## [EXERCISE]
Where "pancreatic" appears in a line of the entries below, that line should be copied.
MATERIAL FOR THIS TASK START
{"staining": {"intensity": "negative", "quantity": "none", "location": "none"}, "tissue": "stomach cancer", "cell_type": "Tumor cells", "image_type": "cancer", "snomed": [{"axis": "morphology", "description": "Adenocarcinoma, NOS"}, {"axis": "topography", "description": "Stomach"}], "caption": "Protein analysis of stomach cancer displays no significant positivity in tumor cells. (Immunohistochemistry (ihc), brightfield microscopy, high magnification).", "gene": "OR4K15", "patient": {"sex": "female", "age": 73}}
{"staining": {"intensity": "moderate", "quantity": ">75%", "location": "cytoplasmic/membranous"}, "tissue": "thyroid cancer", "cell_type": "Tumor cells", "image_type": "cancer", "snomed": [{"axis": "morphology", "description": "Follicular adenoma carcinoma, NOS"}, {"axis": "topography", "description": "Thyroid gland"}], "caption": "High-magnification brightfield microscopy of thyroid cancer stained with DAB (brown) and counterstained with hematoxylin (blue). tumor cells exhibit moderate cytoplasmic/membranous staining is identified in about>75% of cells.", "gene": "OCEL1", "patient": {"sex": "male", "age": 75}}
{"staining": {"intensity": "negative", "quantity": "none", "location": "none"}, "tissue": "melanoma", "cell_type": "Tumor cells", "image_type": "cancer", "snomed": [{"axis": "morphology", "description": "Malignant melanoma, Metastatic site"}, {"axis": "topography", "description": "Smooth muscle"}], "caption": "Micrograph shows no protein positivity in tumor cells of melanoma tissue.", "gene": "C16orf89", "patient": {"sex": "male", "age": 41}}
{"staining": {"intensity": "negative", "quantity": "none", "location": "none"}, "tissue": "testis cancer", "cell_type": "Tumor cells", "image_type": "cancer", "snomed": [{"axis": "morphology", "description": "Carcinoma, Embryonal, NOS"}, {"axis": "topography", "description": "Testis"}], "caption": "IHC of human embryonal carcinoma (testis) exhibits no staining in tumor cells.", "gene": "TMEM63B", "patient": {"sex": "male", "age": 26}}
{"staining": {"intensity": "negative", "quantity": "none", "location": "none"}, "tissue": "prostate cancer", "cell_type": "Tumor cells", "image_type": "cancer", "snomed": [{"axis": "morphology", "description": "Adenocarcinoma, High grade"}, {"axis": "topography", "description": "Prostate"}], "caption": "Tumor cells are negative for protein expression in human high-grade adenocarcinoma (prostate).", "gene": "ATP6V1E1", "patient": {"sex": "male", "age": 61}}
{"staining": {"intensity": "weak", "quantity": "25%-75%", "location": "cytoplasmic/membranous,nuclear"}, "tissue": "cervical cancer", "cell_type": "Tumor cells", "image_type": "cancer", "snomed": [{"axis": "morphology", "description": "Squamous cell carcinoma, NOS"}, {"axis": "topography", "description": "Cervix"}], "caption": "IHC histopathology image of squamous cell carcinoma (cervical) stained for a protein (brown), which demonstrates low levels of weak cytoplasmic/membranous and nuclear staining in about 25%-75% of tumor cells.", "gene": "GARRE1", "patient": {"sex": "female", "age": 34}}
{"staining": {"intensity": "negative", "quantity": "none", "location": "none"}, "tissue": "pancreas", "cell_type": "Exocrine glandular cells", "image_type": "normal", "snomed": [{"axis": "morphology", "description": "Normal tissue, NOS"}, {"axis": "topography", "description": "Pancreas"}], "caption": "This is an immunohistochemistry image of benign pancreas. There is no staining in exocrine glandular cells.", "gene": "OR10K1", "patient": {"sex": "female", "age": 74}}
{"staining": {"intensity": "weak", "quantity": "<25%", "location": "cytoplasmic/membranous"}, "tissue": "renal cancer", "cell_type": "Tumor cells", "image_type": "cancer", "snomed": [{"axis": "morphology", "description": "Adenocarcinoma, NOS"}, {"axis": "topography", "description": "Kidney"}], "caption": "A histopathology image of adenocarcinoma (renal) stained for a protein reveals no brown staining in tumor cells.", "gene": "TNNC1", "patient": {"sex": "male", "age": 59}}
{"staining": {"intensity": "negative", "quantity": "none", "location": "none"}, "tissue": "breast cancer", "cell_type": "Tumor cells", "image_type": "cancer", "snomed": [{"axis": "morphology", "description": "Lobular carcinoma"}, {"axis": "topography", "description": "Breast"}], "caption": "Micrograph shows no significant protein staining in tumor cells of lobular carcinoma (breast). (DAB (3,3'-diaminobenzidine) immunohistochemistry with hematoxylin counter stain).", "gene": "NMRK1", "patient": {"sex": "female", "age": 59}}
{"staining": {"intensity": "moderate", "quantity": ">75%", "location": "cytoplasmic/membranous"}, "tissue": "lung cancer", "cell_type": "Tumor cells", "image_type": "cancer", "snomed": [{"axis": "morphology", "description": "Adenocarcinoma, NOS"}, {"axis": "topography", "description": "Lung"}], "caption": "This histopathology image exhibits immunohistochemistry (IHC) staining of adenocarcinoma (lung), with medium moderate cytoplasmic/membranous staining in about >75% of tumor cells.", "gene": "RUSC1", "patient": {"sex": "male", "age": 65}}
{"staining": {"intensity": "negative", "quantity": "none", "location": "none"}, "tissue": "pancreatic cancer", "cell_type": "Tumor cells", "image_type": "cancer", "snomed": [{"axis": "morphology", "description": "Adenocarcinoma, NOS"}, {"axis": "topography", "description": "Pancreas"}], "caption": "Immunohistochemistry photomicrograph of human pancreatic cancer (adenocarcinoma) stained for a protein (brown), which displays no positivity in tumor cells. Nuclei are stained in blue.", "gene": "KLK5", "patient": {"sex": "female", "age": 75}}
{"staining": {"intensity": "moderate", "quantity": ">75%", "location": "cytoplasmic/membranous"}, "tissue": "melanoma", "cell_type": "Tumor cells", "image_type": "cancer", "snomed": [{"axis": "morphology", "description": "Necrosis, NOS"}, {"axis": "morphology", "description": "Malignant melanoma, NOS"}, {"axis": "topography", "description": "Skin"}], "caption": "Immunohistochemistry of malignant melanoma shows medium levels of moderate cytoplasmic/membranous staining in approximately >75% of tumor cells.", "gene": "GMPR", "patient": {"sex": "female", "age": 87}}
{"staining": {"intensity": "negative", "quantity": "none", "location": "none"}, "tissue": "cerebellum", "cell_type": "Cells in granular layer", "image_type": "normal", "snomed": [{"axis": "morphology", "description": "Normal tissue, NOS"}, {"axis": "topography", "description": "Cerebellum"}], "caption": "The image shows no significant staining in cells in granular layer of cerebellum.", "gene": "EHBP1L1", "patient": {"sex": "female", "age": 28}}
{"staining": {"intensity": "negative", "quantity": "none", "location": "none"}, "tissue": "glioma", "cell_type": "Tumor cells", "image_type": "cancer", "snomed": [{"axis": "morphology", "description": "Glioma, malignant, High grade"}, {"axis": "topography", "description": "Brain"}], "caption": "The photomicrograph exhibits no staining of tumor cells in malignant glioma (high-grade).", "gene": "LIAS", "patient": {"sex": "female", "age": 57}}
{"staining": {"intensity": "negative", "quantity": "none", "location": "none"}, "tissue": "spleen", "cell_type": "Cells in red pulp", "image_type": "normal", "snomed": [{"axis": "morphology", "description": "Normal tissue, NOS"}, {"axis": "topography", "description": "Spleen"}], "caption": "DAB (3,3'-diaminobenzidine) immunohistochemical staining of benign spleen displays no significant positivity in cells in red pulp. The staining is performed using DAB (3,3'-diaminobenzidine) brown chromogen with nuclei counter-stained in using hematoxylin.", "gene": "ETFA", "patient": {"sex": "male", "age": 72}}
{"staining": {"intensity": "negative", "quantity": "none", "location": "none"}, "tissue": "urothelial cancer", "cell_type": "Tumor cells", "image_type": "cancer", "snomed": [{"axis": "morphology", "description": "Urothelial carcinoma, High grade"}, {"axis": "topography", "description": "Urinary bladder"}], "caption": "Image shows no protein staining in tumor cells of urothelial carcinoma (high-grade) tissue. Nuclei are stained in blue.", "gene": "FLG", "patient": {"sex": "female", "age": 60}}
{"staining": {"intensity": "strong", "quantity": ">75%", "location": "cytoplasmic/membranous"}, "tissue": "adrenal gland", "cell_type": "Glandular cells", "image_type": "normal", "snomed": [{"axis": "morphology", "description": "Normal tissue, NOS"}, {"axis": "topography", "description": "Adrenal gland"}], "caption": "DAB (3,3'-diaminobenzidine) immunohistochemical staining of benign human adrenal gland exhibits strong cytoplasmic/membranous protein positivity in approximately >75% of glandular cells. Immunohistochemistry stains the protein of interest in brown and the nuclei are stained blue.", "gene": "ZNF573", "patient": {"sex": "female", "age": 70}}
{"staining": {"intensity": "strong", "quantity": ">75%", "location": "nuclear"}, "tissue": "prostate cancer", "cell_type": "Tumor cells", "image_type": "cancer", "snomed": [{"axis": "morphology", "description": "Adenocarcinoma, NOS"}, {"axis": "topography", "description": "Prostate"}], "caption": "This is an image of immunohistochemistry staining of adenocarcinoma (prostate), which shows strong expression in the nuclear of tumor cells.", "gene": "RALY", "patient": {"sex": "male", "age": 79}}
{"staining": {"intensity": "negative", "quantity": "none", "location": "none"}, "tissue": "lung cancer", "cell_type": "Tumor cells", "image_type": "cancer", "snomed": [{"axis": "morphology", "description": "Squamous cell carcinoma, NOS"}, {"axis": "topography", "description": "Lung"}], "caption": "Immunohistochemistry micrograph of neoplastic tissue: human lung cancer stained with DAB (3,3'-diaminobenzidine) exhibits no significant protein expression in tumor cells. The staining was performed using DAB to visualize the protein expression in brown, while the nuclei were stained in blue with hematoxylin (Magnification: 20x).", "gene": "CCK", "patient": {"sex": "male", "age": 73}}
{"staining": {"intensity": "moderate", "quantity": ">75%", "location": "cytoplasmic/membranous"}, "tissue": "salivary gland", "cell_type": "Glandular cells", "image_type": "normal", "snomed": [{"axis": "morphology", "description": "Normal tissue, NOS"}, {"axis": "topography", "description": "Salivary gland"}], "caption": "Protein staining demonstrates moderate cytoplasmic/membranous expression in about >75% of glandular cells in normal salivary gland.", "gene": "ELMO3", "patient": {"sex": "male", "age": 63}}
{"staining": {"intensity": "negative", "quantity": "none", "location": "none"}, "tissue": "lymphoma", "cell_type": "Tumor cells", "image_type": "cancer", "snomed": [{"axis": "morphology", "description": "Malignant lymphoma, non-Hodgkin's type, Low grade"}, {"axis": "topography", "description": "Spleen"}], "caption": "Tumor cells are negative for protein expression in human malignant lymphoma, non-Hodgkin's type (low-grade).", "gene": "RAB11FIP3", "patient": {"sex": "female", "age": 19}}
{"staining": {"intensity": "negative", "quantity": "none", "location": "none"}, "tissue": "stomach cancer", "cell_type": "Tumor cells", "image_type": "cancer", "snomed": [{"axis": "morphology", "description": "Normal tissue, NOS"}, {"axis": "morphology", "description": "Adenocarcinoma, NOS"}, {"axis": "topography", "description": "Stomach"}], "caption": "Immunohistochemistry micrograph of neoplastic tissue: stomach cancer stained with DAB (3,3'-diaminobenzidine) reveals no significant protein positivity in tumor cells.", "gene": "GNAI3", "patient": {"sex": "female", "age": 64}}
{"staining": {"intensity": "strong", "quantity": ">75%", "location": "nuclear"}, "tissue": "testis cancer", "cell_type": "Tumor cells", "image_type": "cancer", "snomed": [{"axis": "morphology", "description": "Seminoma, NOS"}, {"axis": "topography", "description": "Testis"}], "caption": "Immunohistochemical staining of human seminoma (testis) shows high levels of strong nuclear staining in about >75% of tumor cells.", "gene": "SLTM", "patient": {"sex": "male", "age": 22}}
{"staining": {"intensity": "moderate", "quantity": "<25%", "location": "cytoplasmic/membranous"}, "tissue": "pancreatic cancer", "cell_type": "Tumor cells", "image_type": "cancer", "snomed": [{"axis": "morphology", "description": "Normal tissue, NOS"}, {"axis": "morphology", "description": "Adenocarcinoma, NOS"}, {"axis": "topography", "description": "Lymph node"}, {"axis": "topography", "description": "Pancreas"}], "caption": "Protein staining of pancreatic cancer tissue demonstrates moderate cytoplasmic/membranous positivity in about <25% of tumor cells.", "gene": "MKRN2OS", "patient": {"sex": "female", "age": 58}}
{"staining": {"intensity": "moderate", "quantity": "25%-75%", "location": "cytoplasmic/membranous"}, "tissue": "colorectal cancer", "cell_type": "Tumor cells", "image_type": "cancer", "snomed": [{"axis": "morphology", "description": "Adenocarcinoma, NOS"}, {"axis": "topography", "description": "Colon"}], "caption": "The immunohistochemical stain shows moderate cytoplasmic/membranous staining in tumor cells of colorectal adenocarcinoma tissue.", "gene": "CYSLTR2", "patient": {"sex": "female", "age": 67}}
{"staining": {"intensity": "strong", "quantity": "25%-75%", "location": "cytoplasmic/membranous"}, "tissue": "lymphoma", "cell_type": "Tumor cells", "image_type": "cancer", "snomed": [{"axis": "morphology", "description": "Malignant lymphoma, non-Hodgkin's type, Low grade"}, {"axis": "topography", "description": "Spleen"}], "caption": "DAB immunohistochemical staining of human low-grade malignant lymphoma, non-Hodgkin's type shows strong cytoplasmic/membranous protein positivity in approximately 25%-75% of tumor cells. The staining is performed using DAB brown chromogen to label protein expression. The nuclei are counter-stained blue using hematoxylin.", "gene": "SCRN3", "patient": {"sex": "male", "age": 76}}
MATERIAL FOR THIS TASK END
## [THE ANSWER]
{"staining": {"intensity": "negative", "quantity": "none", "location": "none"}, "tissue": "pancreatic cancer", "cell_type": "Tumor cells", "image_type": "cancer", "snomed": [{"axis": "morphology", "description": "Adenocarcinoma, NOS"}, {"axis": "topography", "description": "Pancreas"}], "caption": "Immunohistochemistry photomicrograph of human pancreatic cancer (adenocarcinoma) stained for a protein (brown), which displays no positivity in tumor cells. Nuclei are stained in blue.", "gene": "KLK5", "patient": {"sex": "female", "age": 75}}
{"staining": {"intensity": "moderate", "quantity": "<25%", "location": "cytoplasmic/membranous"}, "tissue": "pancreatic cancer", "cell_type": "Tumor cells", "image_type": "cancer", "snomed": [{"axis": "morphology", "description": "Normal tissue, NOS"}, {"axis": "morphology", "description": "Adenocarcinoma, NOS"}, {"axis": "topography", "description": "Lymph node"}, {"axis": "topography", "description": "Pancreas"}], "caption": "Protein staining of pancreatic cancer tissue demonstrates moderate cytoplasmic/membranous positivity in about <25% of tumor cells.", "gene": "MKRN2OS", "patient": {"sex": "female", "age": 58}}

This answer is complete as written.